Allied contends that claimant's conduct constitutes willful misconduct as a matter of law. We cannot agree. At the time the medication was to be dispensed, the claimant was properly discharging other responsibilities, and, upon his return, he checked the official log book of the cottage to verify that the medication had been timely administered. These actions, in themselves, do not manifest a disregard of Allied's interests or of the claimant's duties as a resident assistant.
Allied contends, however, that the claimant had a duty to check the individual medical records of the residents of the cottage and that the claimant's reliance on the log entries and on his fellow employee was improper. Allied presented no express rule or regulation indicating that such a duty existed, nor was it shown to be standard procedure to rely solely upon the individual medical records instead of the log book. In fact, the only evidence on this point was the claimant's testimony that "the procedure" was to refer to the medical records only when actually administering the medication. On the record before us, we cannot conclude that the claimant acted unreasonably or in disregard of his employer's rules or interests, and we conclude that the claimant is not guilty of willful misconduct within the meaning of the Act.

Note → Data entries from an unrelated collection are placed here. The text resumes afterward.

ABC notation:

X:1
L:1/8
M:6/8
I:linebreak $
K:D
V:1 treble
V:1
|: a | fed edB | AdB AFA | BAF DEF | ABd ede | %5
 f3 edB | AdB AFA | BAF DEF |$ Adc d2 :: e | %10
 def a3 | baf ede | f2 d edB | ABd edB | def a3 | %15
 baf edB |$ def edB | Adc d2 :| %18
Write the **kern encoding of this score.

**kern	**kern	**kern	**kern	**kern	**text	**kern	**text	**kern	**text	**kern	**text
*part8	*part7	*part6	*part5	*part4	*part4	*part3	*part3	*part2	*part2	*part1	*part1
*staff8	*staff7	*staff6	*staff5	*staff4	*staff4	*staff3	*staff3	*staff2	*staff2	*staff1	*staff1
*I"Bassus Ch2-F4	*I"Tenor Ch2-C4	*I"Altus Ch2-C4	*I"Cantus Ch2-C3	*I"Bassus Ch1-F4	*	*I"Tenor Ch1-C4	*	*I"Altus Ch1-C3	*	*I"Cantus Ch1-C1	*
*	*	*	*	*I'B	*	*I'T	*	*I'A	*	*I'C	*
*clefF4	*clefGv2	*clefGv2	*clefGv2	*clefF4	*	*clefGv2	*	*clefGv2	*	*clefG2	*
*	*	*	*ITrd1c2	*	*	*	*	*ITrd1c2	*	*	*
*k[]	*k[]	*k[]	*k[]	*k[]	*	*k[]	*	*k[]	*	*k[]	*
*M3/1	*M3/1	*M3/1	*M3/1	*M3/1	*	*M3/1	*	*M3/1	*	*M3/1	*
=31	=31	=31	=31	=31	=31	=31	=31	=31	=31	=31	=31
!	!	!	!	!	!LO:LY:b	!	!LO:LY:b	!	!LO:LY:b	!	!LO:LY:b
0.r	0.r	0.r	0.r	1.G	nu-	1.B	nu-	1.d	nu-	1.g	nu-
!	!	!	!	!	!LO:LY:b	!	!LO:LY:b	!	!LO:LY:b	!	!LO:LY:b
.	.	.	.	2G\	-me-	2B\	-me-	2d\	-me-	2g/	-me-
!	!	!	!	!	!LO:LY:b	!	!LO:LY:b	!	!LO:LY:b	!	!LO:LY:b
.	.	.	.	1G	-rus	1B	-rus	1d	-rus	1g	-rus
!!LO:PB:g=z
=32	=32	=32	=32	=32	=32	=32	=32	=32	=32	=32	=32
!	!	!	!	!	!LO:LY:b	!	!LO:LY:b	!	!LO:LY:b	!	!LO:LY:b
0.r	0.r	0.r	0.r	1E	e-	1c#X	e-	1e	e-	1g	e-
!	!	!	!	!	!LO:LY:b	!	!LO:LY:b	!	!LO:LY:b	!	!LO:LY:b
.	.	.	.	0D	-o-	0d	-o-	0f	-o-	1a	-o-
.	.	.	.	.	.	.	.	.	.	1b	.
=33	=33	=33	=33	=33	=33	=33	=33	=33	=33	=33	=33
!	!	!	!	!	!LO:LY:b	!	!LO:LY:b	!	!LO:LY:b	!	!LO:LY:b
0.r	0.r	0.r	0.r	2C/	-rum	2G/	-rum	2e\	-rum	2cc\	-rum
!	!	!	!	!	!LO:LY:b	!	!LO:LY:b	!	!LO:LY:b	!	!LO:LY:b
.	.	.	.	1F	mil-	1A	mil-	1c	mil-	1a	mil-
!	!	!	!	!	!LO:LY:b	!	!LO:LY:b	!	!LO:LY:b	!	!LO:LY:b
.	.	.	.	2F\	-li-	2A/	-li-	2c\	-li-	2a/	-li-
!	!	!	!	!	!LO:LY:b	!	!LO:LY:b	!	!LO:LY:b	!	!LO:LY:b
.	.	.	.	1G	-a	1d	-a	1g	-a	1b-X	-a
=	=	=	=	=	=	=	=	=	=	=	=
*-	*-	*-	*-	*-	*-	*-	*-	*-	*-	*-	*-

Allied has also argued that the record is insufficient to support the Board's findings concerning the log book and the claimant's reliance thereon. Where, as here, the Board's decision is against the party with the burden of proof, the question before us, absent an error of law or a showing of fraud, is whether the Board's findings of fact are consistent with each other and with its conclusions of law and its order, and can be sustained without a capricious disregard of competent evidence. Walsh v. Unemployment Compensation Board of Review, 16 Pa. Commw. 155, 329 A.2d 523 (1974). The claimant's testimony as to his reliance on the log entries was uncontradicted, and the Board's acceptance of this testimony did not constitute a disregard of any evidence. Further, it is clear that the accepted testimony of a claimant is sufficient to support a finding of fact and that we are therefore bound by the Board's findings concerning the log book entries. See Philadelphia Coca-Cola Bottling Co. v. Unemployment Compensation Board of Review, 12 Pa. Commw. 557, 317 A.2d 50 (1974).
ORDER
AND NOW, this 14th day of November, 1977, the order of the Unemployment Compensation Board of Review, dated August 20, 1976, granting unemployment benefits to Jerome Karwaski, is hereby affirmed.